Public Choice and Socialism
Encyclopedia of Public Choice, Charles Rowley, ed., pp. 439-444, Boston, Kluwer Academic Publishers, 2003
14 Pages Posted: 18 Jan 2010
Date Written: 2003
The socialist experiment proved to be a failure. It proved not only an isolated failure, but also a global one - every political and economic system influenced by socialism suffered from a severe crisis in the last decades of the 20th century. The soft socialism of the democratic welfare states suffered from fiscal crises in the 1970s and 1980s and led to dramatic policy transformations in the UK (Thatcher), and US (Reagan). Other highly regulated and egalitarian societies followed the Thatcher/Reagan path in the 1980s and 1990s - New Zealand, Ireland, and even the Scandinavian welfare states had to adjust their fiscal houses. Of course, perhaps the most dramatic political-economic event of the 20th century was the collapse of real-existing socialist states throughout East and Central Europe in 1989 and the dissolution of the former Soviet Union in 1991 (the only other contender for most dramatic event this century is the Great Depression of the 1930s). A century that began with increasing demands for the regulation of business and economic planning by government to achieve more efficient production and a more egalitarian distribution of income, ended with a worldwide privatization revolution and a generalized recognition of the innovative benefits that accrue from entrepreneurship.

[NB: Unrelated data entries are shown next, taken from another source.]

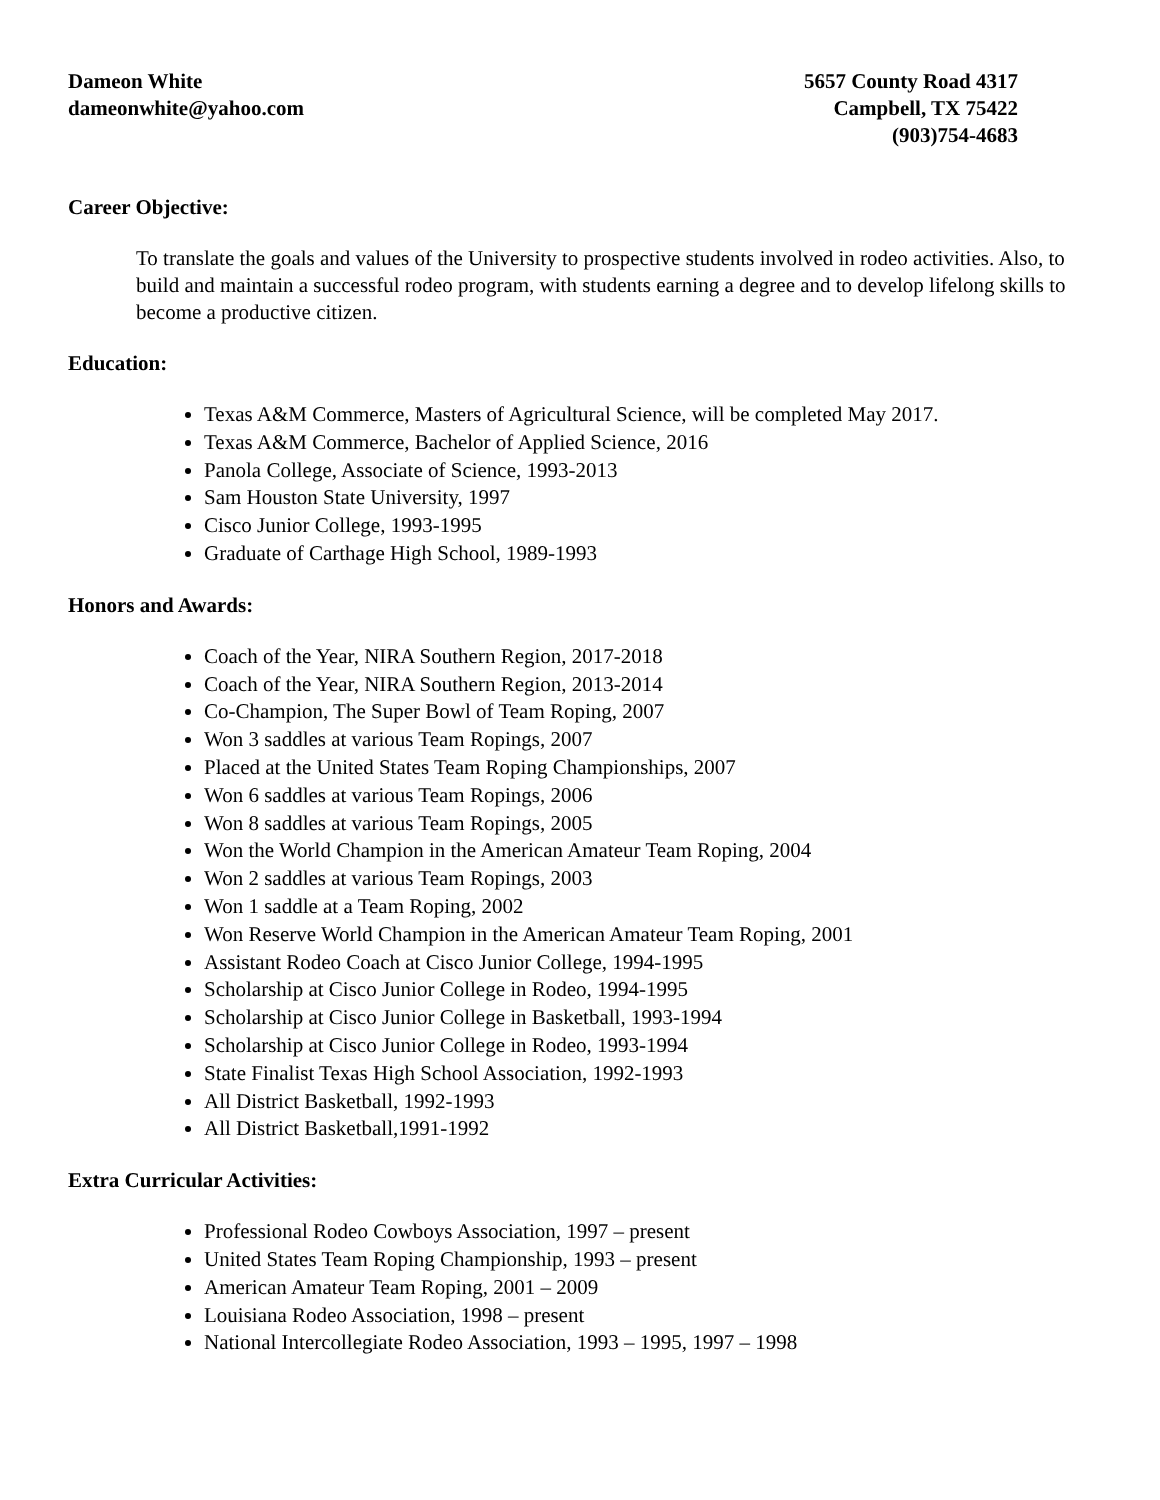Dameon White
dameonwhite@yahoo.com
5657 County Road 4317
Campbell, TX 75422
(903)754-4683
Career Objective:
To translate the goals and values of the University to prospective students involved in rodeo activities. Also, to build and maintain a successful rodeo program, with students earning a degree and to develop lifelong skills to become a productive citizen.
Education:
Texas A&M Commerce, Masters of Agricultural Science, will be completed May 2017.
Texas A&M Commerce, Bachelor of Applied Science, 2016
Panola College, Associate of Science, 1993-2013
Sam Houston State University, 1997
Cisco Junior College, 1993-1995
Graduate of Carthage High School, 1989-1993
Honors and Awards:
Coach of the Year, NIRA Southern Region, 2017-2018
Coach of the Year, NIRA Southern Region, 2013-2014
Co-Champion, The Super Bowl of Team Roping, 2007
Won 3 saddles at various Team Ropings, 2007
Placed at the United States Team Roping Championships, 2007
Won 6 saddles at various Team Ropings, 2006
Won 8 saddles at various Team Ropings, 2005
Won the World Champion in the American Amateur Team Roping, 2004
Won 2 saddles at various Team Ropings, 2003
Won 1 saddle at a Team Roping, 2002
Won Reserve World Champion in the American Amateur Team Roping, 2001
Assistant Rodeo Coach at Cisco Junior College, 1994-1995
Scholarship at Cisco Junior College in Rodeo, 1994-1995
Scholarship at Cisco Junior College in Basketball, 1993-1994
Scholarship at Cisco Junior College in Rodeo, 1993-1994
State Finalist Texas High School Association, 1992-1993
All District Basketball, 1992-1993
All District Basketball,1991-1992
Extra Curricular Activities:
Professional Rodeo Cowboys Association, 1997 – present
United States Team Roping Championship, 1993 – present
American Amateur Team Roping, 2001 – 2009
Louisiana Rodeo Association, 1998 – present
National Intercollegiate Rodeo Association, 1993 – 1995, 1997 – 1998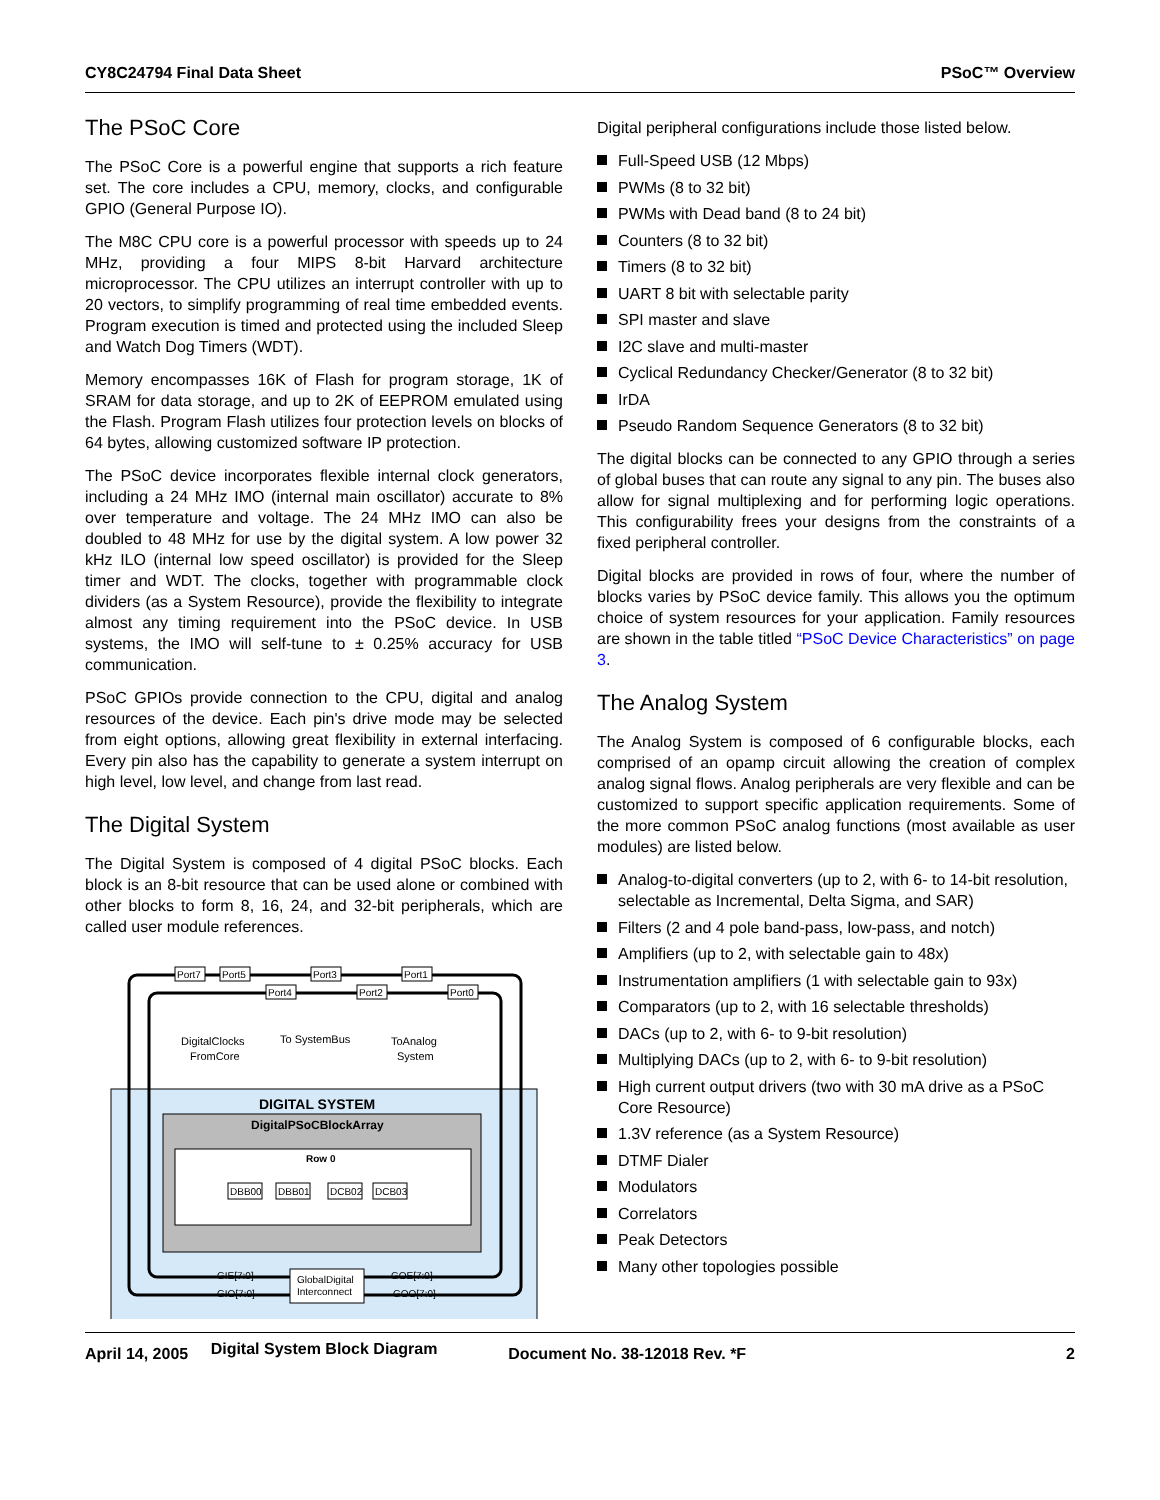CY8C24794 Final Data Sheet PSoC™ Overview
The PSoC Core
The PSoC Core is a powerful engine that supports a rich feature set. The core includes a CPU, memory, clocks, and configurable GPIO (General Purpose IO).
The M8C CPU core is a powerful processor with speeds up to 24 MHz, providing a four MIPS 8-bit Harvard architecture microprocessor. The CPU utilizes an interrupt controller with up to 20 vectors, to simplify programming of real time embedded events. Program execution is timed and protected using the included Sleep and Watch Dog Timers (WDT).
Memory encompasses 16K of Flash for program storage, 1K of SRAM for data storage, and up to 2K of EEPROM emulated using the Flash. Program Flash utilizes four protection levels on blocks of 64 bytes, allowing customized software IP protection.
The PSoC device incorporates flexible internal clock generators, including a 24 MHz IMO (internal main oscillator) accurate to 8% over temperature and voltage. The 24 MHz IMO can also be doubled to 48 MHz for use by the digital system. A low power 32 kHz ILO (internal low speed oscillator) is provided for the Sleep timer and WDT. The clocks, together with programmable clock dividers (as a System Resource), provide the flexibility to integrate almost any timing requirement into the PSoC device. In USB systems, the IMO will self-tune to ± 0.25% accuracy for USB communication.
PSoC GPIOs provide connection to the CPU, digital and analog resources of the device. Each pin's drive mode may be selected from eight options, allowing great flexibility in external interfacing. Every pin also has the capability to generate a system interrupt on high level, low level, and change from last read.
The Digital System
The Digital System is composed of 4 digital PSoC blocks. Each block is an 8-bit resource that can be used alone or combined with other blocks to form 8, 16, 24, and 32-bit peripherals, which are called user module references.
Port7
Port5
Port3
Port1
Port4
Port2
Port0
DBB00
DBB01
DCB02
DCB03
GlobalDigital
Interconnect
GIE[7:0]
GIO[7:0]
GOE[7:0]
GOO[7:0]
DigitalClocks
FromCore
To SystemBus
ToAnalog
System
DIGITAL SYSTEM
DigitalPSoCBlockArray
Row 0
Digital System Block Diagram
Digital peripheral configurations include those listed below.
Full-Speed USB (12 Mbps)
PWMs (8 to 32 bit)
PWMs with Dead band (8 to 24 bit)
Counters (8 to 32 bit)
Timers (8 to 32 bit)
UART 8 bit with selectable parity
SPI master and slave
I2C slave and multi-master
Cyclical Redundancy Checker/Generator (8 to 32 bit)
IrDA
Pseudo Random Sequence Generators (8 to 32 bit)
The digital blocks can be connected to any GPIO through a series of global buses that can route any signal to any pin. The buses also allow for signal multiplexing and for performing logic operations. This configurability frees your designs from the constraints of a fixed peripheral controller.
Digital blocks are provided in rows of four, where the number of blocks varies by PSoC device family. This allows you the optimum choice of system resources for your application. Family resources are shown in the table titled “PSoC Device Characteristics” on page 3.
The Analog System
The Analog System is composed of 6 configurable blocks, each comprised of an opamp circuit allowing the creation of complex analog signal flows. Analog peripherals are very flexible and can be customized to support specific application requirements. Some of the more common PSoC analog functions (most available as user modules) are listed below.
Analog-to-digital converters (up to 2, with 6- to 14-bit resolution, selectable as Incremental, Delta Sigma, and SAR)
Filters (2 and 4 pole band-pass, low-pass, and notch)
Amplifiers (up to 2, with selectable gain to 48x)
Instrumentation amplifiers (1 with selectable gain to 93x)
Comparators (up to 2, with 16 selectable thresholds)
DACs (up to 2, with 6- to 9-bit resolution)
Multiplying DACs (up to 2, with 6- to 9-bit resolution)
High current output drivers (two with 30 mA drive as a PSoC Core Resource)
1.3V reference (as a System Resource)
DTMF Dialer
Modulators
Correlators
Peak Detectors
Many other topologies possible
April 14, 2005 Document No. 38-12018 Rev. *F 2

The intellectual demand for state control of economic life was replaced by a ‘gains from trade’ understanding of how the world works. Public choice theory played no small role in this dramatic shift in the intellectual climate of opinion. More pertinent for our purposes here, public choice theory provided the intellectual apparatus needed to pierce the Romantic veil of socialist ideology and lay bear the ugly reality of the political economy of socialism.